The term "Thyroiditis" refers to "inflammation of the thyroid gland". There are many potential causes of thyroiditis. Hashimoto's thyroiditis, also known as chronic lymphocytic thyroiditis, is the most prevalent cause of hypothyroidism in the United States. It is an autoimmune disorder involving chronic inflammation of the thyroid. This disorder has a tendency to run in families. Over time, the ability of the thyroid gland to make thyroid hormones often becomes impaired and leads to a gradual decline in function and ultimately an underactive thyroid (Hypothyroidism). Hashimoto's thyroiditis occurs most frequently in middle-aged women, but can be seen at any age, and can also affect men and kids.

The thyroid gland is a butterfly-shaped endocrine gland that is usually located in the lower front of the neck. The thyroid's job is to make thyroid hormones, which are secreted into the blood and then carried to every tissue in the body. Thyroid hormones help the body use energy, stay warm and keep the brain, heart, muscles, and various other organs working as they should.


There are no signs or symptoms that are unique to Hashimoto's thyroiditis.

Because the disorder usually progresses very slowly over many years, individuals with Hashimoto's thyroiditis might not have any symptoms early on, even when the characteristic thyroid peroxidase (TPO) antibodies are found in blood tests. TPO is an enzyme that plays a role in the production of thyroid hormones. If Hashimoto's thyroiditis causes cell damage resulting in low thyroid hormone levels, individuals will eventually develop symptoms of hypothyroidism. Hypothyroid symptoms might consist of fatigue, weight gain, constipation, increased sensitivity to cold, dry skin, depression, muscle pains and lower exercise tolerance, and irregular or heavy menses. Sometimes, the inflammation causes the thyroid to become enlarged (goiter), which rarely may result in neck discomfort or difficulty swallowing.

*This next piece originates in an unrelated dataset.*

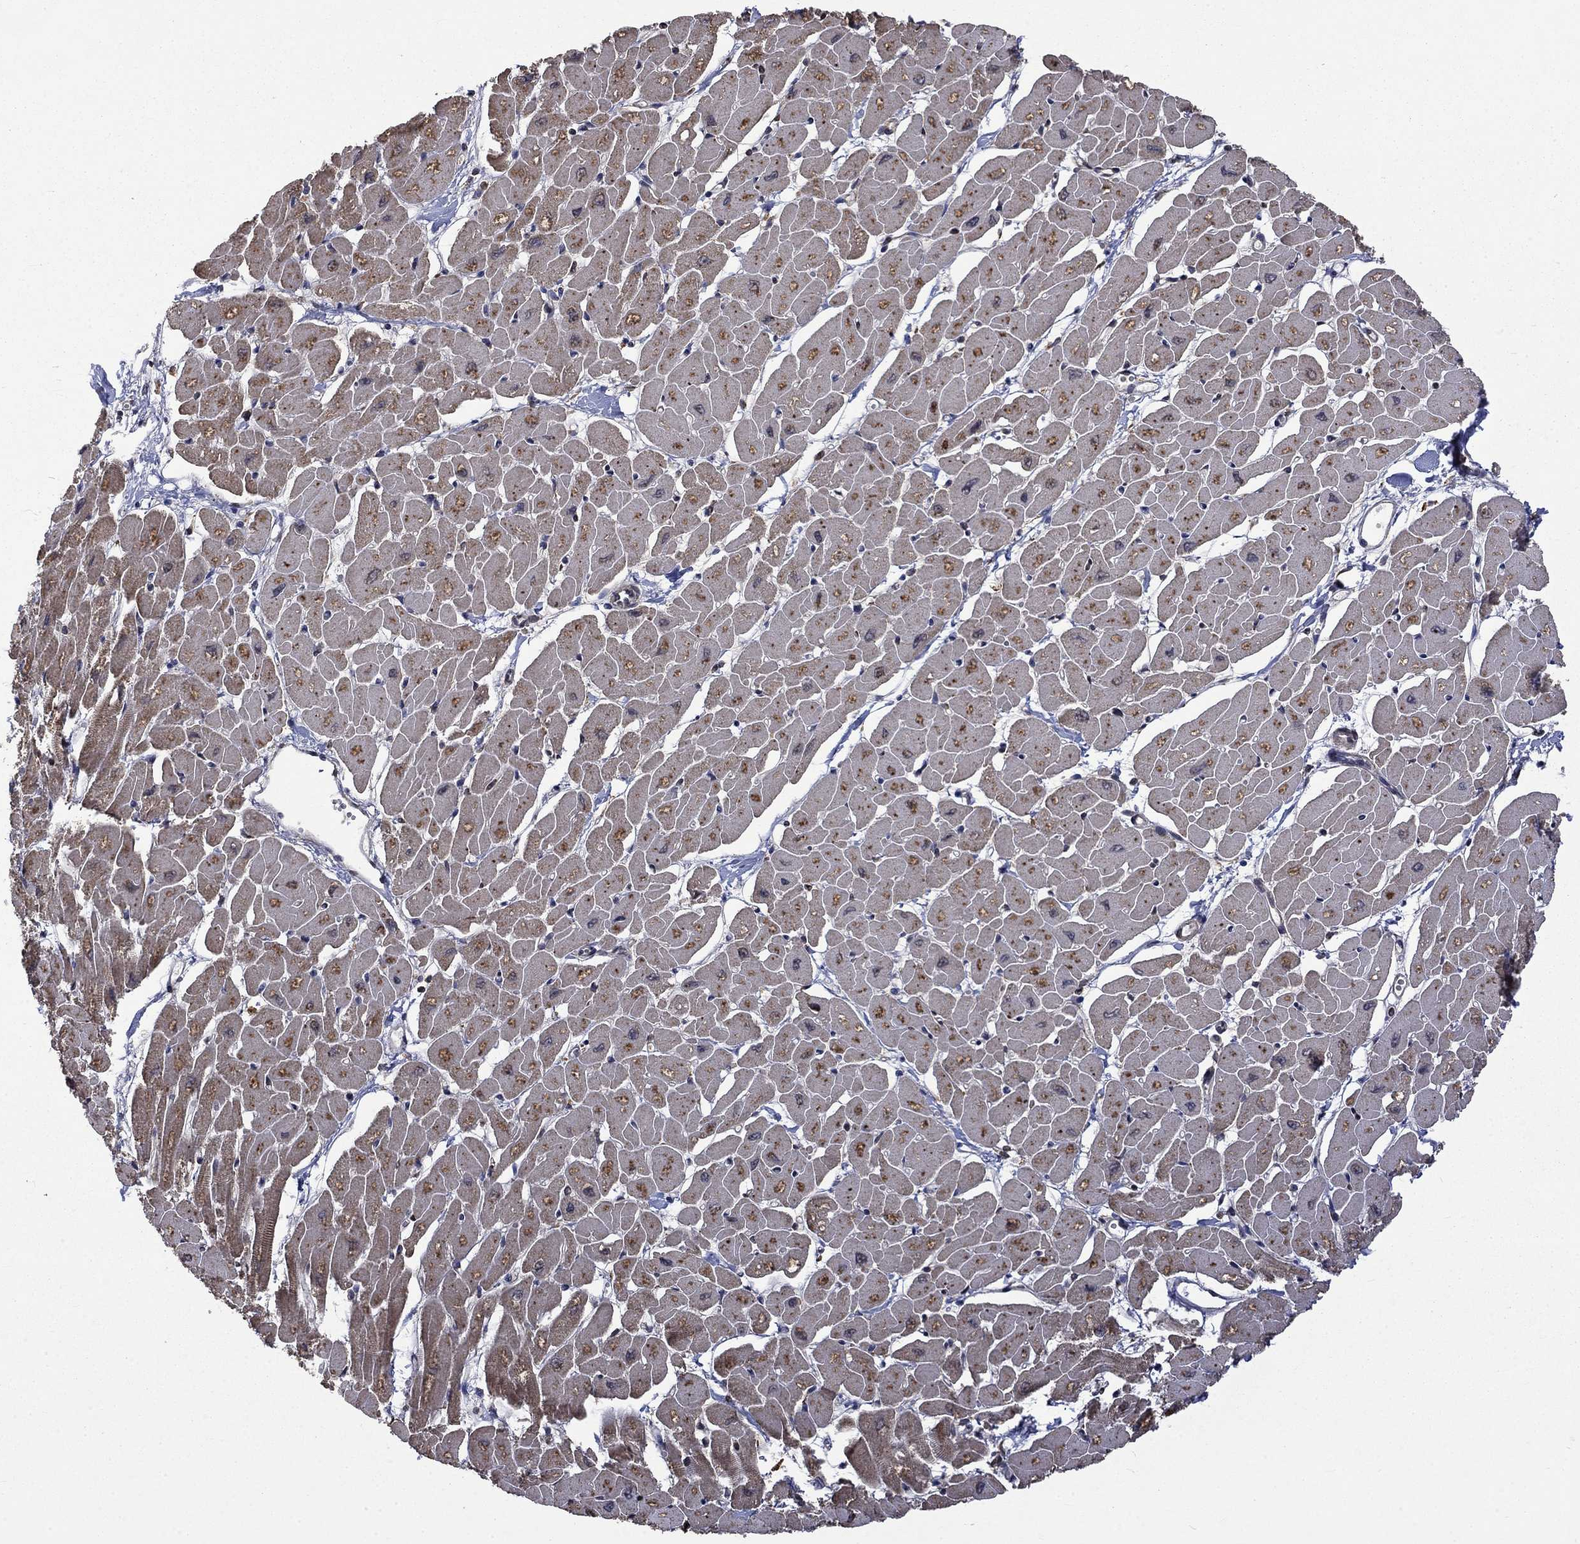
{"staining": {"intensity": "weak", "quantity": "25%-75%", "location": "cytoplasmic/membranous"}, "tissue": "heart muscle", "cell_type": "Cardiomyocytes", "image_type": "normal", "snomed": [{"axis": "morphology", "description": "Normal tissue, NOS"}, {"axis": "topography", "description": "Heart"}], "caption": "Immunohistochemical staining of benign heart muscle reveals weak cytoplasmic/membranous protein staining in approximately 25%-75% of cardiomyocytes. Nuclei are stained in blue.", "gene": "ESRRA", "patient": {"sex": "male", "age": 57}}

The diagnosis of Hashimoto's thyroiditis might be made when patients present with symptoms of hypothyroidism, often accompanied by a goiter (an enlarged thyroid gland) on physical examination, and laboratory testing of hypothyroidism, which is an elevated thyroid stimulating hormone (TSH) with or without a low thyroid hormone (Free thyroxine [Free T4] levels. TPO antibodies, when measured, are usually elevated.

Occasionally, the disease may be diagnosed early, particularly in individuals with a strong family history of thyroid disease. TPO antibodies may be positive, yet thyroid hormone levels might be regular or there might only be an isolated mild elevation of serum TSH is seen. Symptoms of hypothyroidism might be absent.


Patients with elevated TPO antibodies but normal thyroid function tests (TSH and Free T4) do not need treatment. Individuals with just a slightly elevated TSH (mild hypothyroidism) may not require medication and should have repeat testing after 3-6 months if this has not already been done. For patients with overt hypothyroidism (elevated TSH as well as low thyroid hormone levels) treatment includes thyroid hormone replacement. Synthetic levothyroxine taken orally at an appropriate dose is inexpensive, very effective in restoring regular thyroid hormone levels, and results in an improvement of symptoms of hypothyroidism. Most individuals with Hashimoto's thyroiditis will require lifelong treatment with levothyroxine. Identifying the proper dose, particularly at the beginning, may require testing with TSH every 6-8 weeks after any dose adjustment until the proper dose is determined. After that, monitoring of TSH once a year is generally sufficient.

When levothyroxine is taken in the right dose, it has no side effects. However, when an inadequate dose is taken, serum TSH remains raised and individuals may have persistent symptoms of hypothyroidism. If the dose is too much, serum TSH will become suppressed and individuals might develop symptoms of hyperthyroidism or have other side effects.